Researchers analyzed data from 36,030 participants (mean age, 53 years; 45% men) without CVD at baseline from six large cohort studies: ARIC, CARDIA, the Cardiovascular Health Study, Framingham Heart Study Offspring Cohort, MESA and the Health ABC study. Several primary CVD risk factors were assessed including LDL, HDL, systolic BP and diastolic BP.

The primary outcomes of interest were incident CHD, stroke and HF. Participants were followed up for a median of 17 years.

During follow-up, there were 4,570 incident CHD events, 2,862 strokes and 5,119 HF events.

Young adults with an LDL greater than 100 mg/dL had an increased risk for CHD compared with those with an LDL less than 100 mg/dL (HR = 1.64; 95% CI, 1.27-2.11).

Young adults with elevated systolic BP, diastolic BP and LDL had an increased risk for CVD later in life regardless of exposures later in adulthood, according to a study published in the Journal of the American College of Cardiology.
Source: Adobe Stock

Compared with young adults with a systolic BP less than 120 mm Hg, those with a systolic BP greater than 130 mm Hg had an increased risk for HF (HR = 1.37; 95% CI, 1.17-1.61). Young adults with a diastolic BP greater than 80 mm Hg also had an increased risk for stroke (HR = 1.21; 95% CI, 1.04-1.41).
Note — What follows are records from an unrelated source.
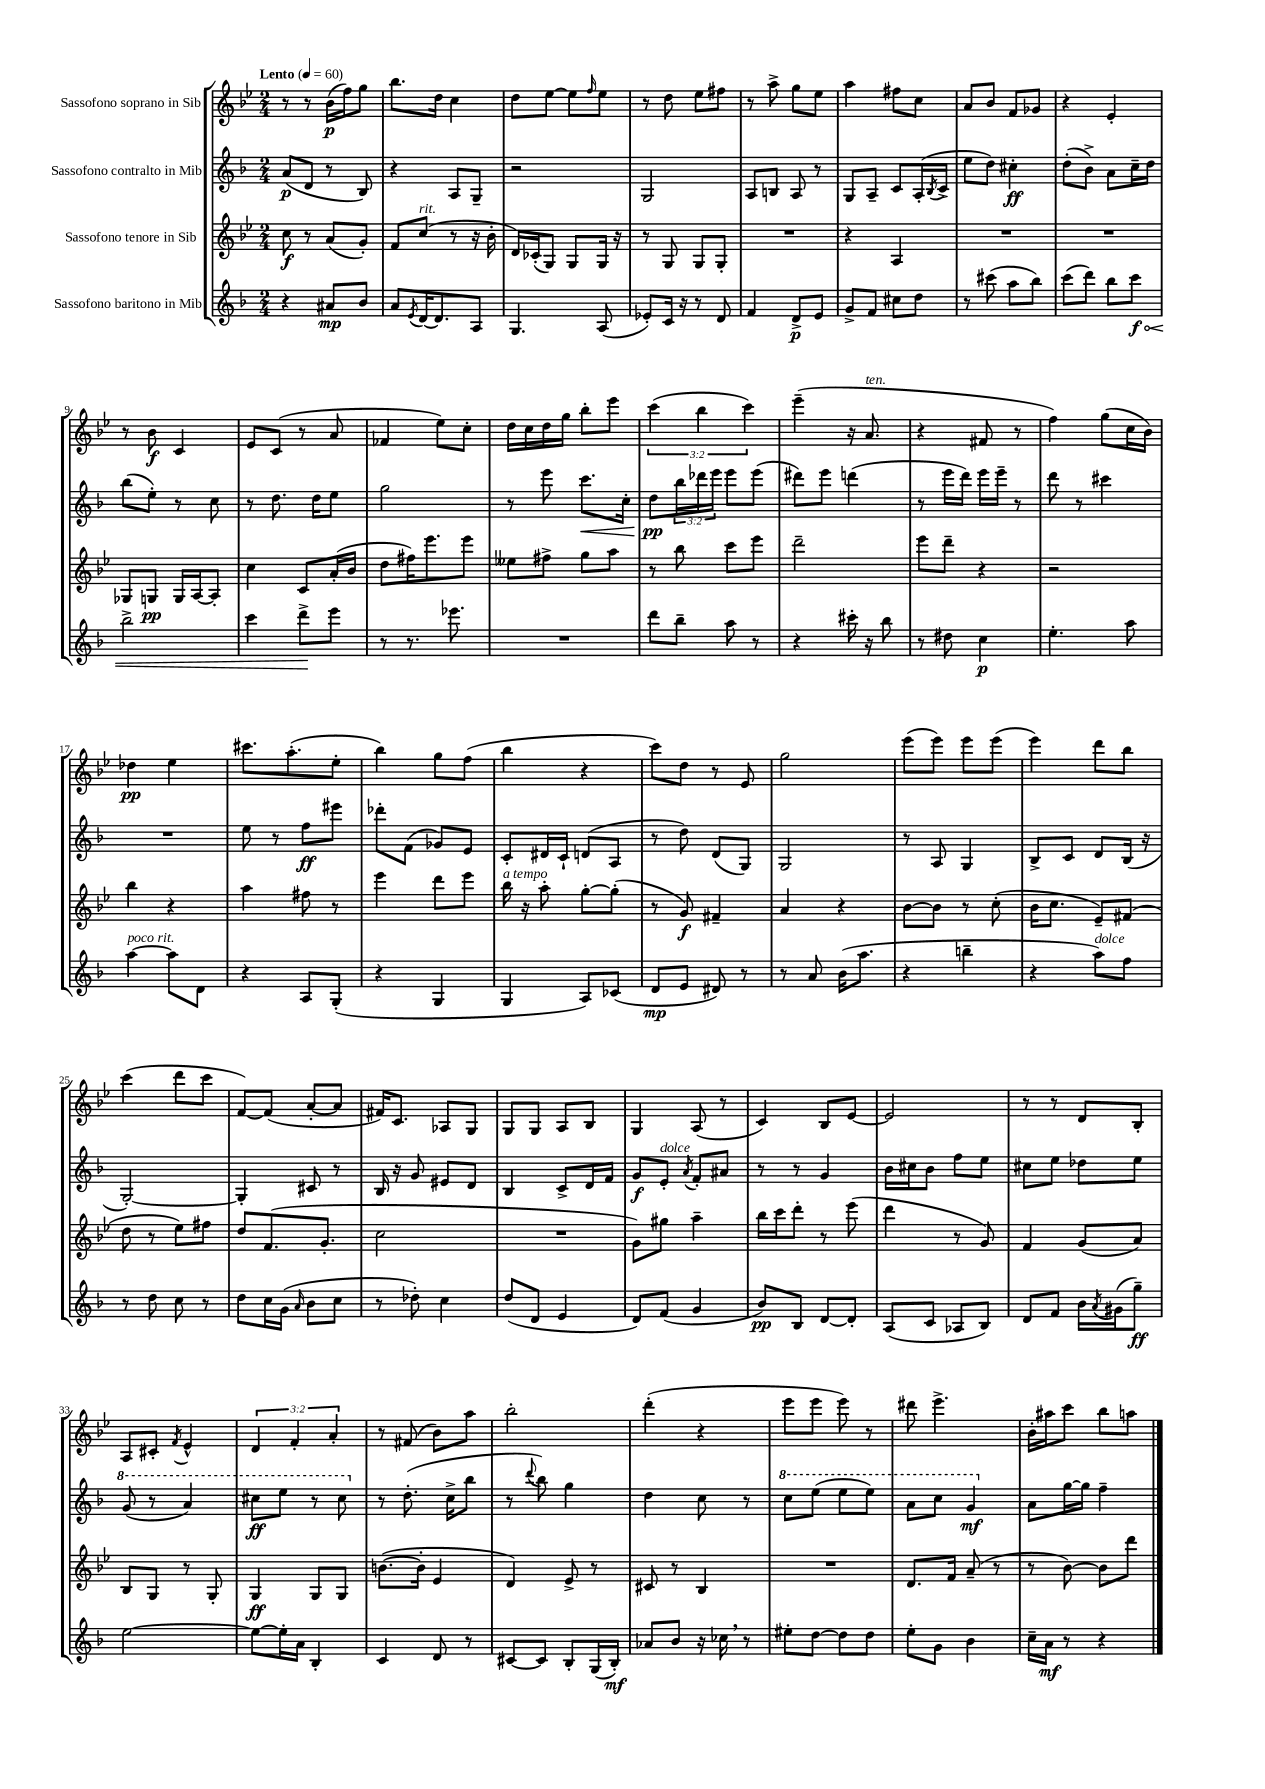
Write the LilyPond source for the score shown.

<<
\new StaffGroup <<
\new Staff = "s0" \with { instrumentName = "Sassofono soprano in Sib" } {
    \clef treble \key bes \major \numericTimeSignature \time 2/4 \override Staff.TupletNumber.text = #tuplet-number::calc-fraction-text \tempo "Lento" 4 = 60
    r8 r8 bes'16\p( f''16) g''8 |
    bes''8. d''16 c''4 |
    d''8 ees''8~ ees''8 \grace { f''16 } ees''8 |
    r8 d''8 ees''8 fis''8 |
    r8 a''8-> g''8 ees''8 |
    a''4 fis''8 c''8 |
    a'8 bes'8 f'8 ges'8 |
    r4 ees'4-. |
    r8 bes'8\f c'4 |
    ees'8 c'8( r8 a'8 |
    fes'4 ees''8) c''8-. |
    d''16 c''16 d''16 g''16 bes''8-. ees'''8 |
    \tuplet 3/2 { c'''4( bes''4 c'''4) } |
    ees'''4--( r16 a'8.^\markup { \italic "ten." } |
    r4 fis'8 r8 |
    f''4) g''8( c''16 bes'16) |
    des''4\pp ees''4 |
    cis'''8. a''8.-.( ees''8-. |
    bes''4) g''8 f''8( |
    bes''4 r4 |
    c'''8) d''8 r8 ees'8 |
    g''2 |
    ees'''8( ees'''8) ees'''8 ees'''8( |
    ees'''4) d'''8 bes''8 |
    c'''4( d'''8 c'''8 |
    f'8~) f'8( a'8~-. a'8 |
    fis'16) c'8. aes8 g8 |
    g8 g8 a8 bes8 |
    g4 a8( r8 |
    c'4) bes8 ees'8~ |
    ees'2 |
    r8 r8 d'8 bes8-. |
    a8 cis'8-. \acciaccatura { f'8 } ees'4-^ |
    \tuplet 3/2 { d'4 f'4-. a'4-. } |
    r8 fis'8( bes'8) a''8 |
    bes''2-. |
    d'''4-.( r4 |
    ees'''8 ees'''8 ees'''8) r8 |
    dis'''8 ees'''4.-> |
    bes'16-. ais''16 c'''8 bes''8 a''8 \bar "|." |
}
\new Staff = "s1" \with { instrumentName = "Sassofono contralto in Mib" } {
    \clef treble \key f \major \numericTimeSignature \time 2/4 \override Staff.TupletNumber.text = #tuplet-number::calc-fraction-text
    a'8\p( d'8 r8 bes8) |
    r4 a8 g8-- |
    r2 |
    g2 |
    a8 b8 a8 r8 |
    g8 a8-- c'8 a16-.( \acciaccatura { bes8 } c'16-> |
    e''8 d''8) cis''4-.\ff |
    d''8-.( bes'8->) a'8 c''16-- d''16 |
    bes''8( e''8-.) r8 c''8 |
    r8 d''8. d''16 e''8 |
    g''2 |
    r8 e'''8 c'''8.\< c''16-. |
    d''8\pp\! \tuplet 3/2 { bes''16 des'''16 e'''16 } e'''8 e'''8( |
    dis'''8) e'''8 d'''4( |
    r8 e'''16 d'''16) e'''16 e'''16-- r8 |
    d'''8 r8 cis'''4 |
    R2 |
    e''8 r8 f''8\ff eis'''8 |
    des'''8-. f'8( ges'8) e'8 |
    c'8-. dis'16 c'16-! d'8( a8 |
    r8 d''8) d'8( g8) |
    g2 |
    r8 a8 g4 |
    bes8-> c'8 d'8 bes16( r16 |
    g2~-.) |
    g4-. cis'8 r8 |
    bes16 r16 g'8 eis'8 d'8 |
    bes4 c'8-> d'16 f'16 |
    g'8\f e'8-.^\markup { \italic "dolce" } \acciaccatura { a'8 } f'8-. ais'8 |
    r8 r8 g'4 |
    bes'16 cis''16 bes'8 f''8 e''8 |
    cis''8 e''8 des''8 e''8 |
    \ottava #1 g''8( r8 a''4) |
    cis'''8\ff e'''8 r8 cis'''8 \ottava #0 |
    r8 d''8.-.( c''16-> bes''8 |
    r8 \appoggiatura { d'''8 } bes''8) g''4 |
    d''4 c''8 r8 |
    \ottava #1 c'''8 e'''8( e'''8 e'''8) |
    a''8 c'''8 g''4\mf \ottava #0 |
    a'8 g''16~ g''16 f''4-- \bar "|." |
}
\new Staff = "s2" \with { instrumentName = "Sassofono tenore in Sib" } {
    \clef treble \key bes \major \numericTimeSignature \time 2/4
    c''8\f r8 a'8( g'8-.) |
    f'8 c''8^\markup { \italic "rit." }( r8 r16 bes'16-. |
    d'16) ces'16-.( g8) g8 g16 r16 |
    r8 g8 g8 g8-. |
    R2 |
    r4 a4 |
    R2 |
    R2 |
    ges8 g8\pp g16 a16~ a8-. |
    c''4 c'8 a'16-.( bes'16 |
    d''8 fis''16) ees'''8. ees'''8 |
    eeses''8 fis''8-> g''8 a''8 |
    r8 bes''8 c'''8 ees'''8 |
    d'''2-- |
    ees'''8 d'''8-- r4 |
    r2 |
    bes''4 r4 |
    a''4 fis''8 r8 |
    ees'''4 d'''8 ees'''8 |
    bes''16^\markup { \italic "a tempo" } r16 a''8-. g''8~-. g''8-.( |
    r8 g'8\f) fis'4-- |
    a'4 r4 |
    bes'8~ bes'8 r8 c''8-.( |
    bes'16 c''8. ees'8--) fis'8( |
    d''8 r8 ees''8) fis''8 |
    d''8 f'8.( g'8.-. |
    c''2 |
    R2 |
    g'8) gis''8 a''4-- |
    bes''16 c'''16 d'''8-. r8 ees'''8( |
    d'''4 r8 g'8) |
    f'4 g'8( a'8) |
    bes8 g8 r8 g8-. |
    g4\ff g8 g8 |
    b'8.~( b'16-. ees'4 |
    d'4) ees'8-> r8 |
    cis'8 r8 bes4 |
    R2 |
    d'8. f'16 a'8--( r8 |
    r8 bes'8~) bes'8 d'''8 \bar "|." |
}
\new Staff = "s3" \with { instrumentName = "Sassofono baritono in Mib" } {
    \clef treble \key f \major \numericTimeSignature \time 2/4
    r4 ais'8\mp bes'8 |
    a'8 \acciaccatura { e'8 } d'16~ d'8. a8 |
    g4. a8( |
    ees'8-.) c'16 r16 r8 d'8 |
    f'4 d'8->\p e'8 |
    g'8-> f'8 cis''8 d''8 |
    r8 cis'''8( a''8 bes''8) |
    c'''8( d'''8) bes''8 \once \override Hairpin.circled-tip = ##t c'''8\f\< |
    bes''2-> |
    c'''4 d'''8->\! e'''8 |
    r8 r8. ees'''8. |
    R2 |
    d'''8 bes''8-- a''8 r8 |
    r4 cis'''16-. r16 bes''8 |
    r8 dis''8 c''4\p |
    e''4.-. a''8 |
    a''4~^\markup { \italic "poco rit." } a''8 d'8 |
    r4 a8 g8-.( |
    r4 g4 |
    g4 a8) ces'8( |
    d'8\mp e'8 dis'8) r8 |
    r8 a'8 bes'16( a''8. |
    r4 b''4-- |
    r4 a''8^\markup { \italic "dolce" }) f''8 |
    r8 d''8 c''8 r8 |
    d''8 c''16 g'16( \grace { a'16 } bes'8 c''8 |
    r8 des''8-.) c''4 |
    d''8( d'8 e'4 |
    d'8) f'8( g'4 |
    bes'8\pp) bes8 d'8~ d'8-. |
    a8( c'8 aes8 bes8) |
    d'8 f'8 bes'16 \acciaccatura { a'8 } gis'16( g''8--\ff) |
    e''2~ |
    e''8~ e''16-. a'16 bes4-. |
    c'4 d'8 r8 |
    cis'8~ cis'8 bes8-. g16( bes16-.\mf) |
    aes'8 bes'8 r16 ces''16 \breathe r8 |
    eis''8-. d''8~ d''8 d''8 |
    e''8-. g'8 bes'4 |
    c''16-- a'16\mf r8 r4 \bar "|." |
}
>>
>>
“Interventions in those with established ASCVD, advanced subclinical atherosclerosis, impaired myocardial function, diabetes or renal insufficiency are disease treatment studies and not true prevention,” Samuel S. Gidding, MD, chief medical officer of the Familial Hypercholesterolemia Foundation, and Jennifer Robinson, MD, MPH, professor and director of the Preventive Intervention Center at the University of Iowa College of Public Health in Iowa City, wrote in a related editorial. “By moving to trials in younger higher-risk individuals who have less advanced disease more amenable to reversal, and developing precision medicine strategies based on genetics, imaging and other risk factors, the next era of cardiovascular disease prevention can begin.” – by Darlene Dobkowski

Disclosures: Zhang and Gidding report no relevant financial disclosures. Robinson reports she received research grants to her institution from Acasti, Amarin, Amgen, AstraZeneca, Esai, Esperion, Merck, Pfizer, Regeneron, Sanofi and Takeda and served as a consultant for Amgen, Merck, Novartis, Novo Nordisk, Pfizer, Regeneron and Sanofi. Please see the study for all other authors’ relevant financial disclosures.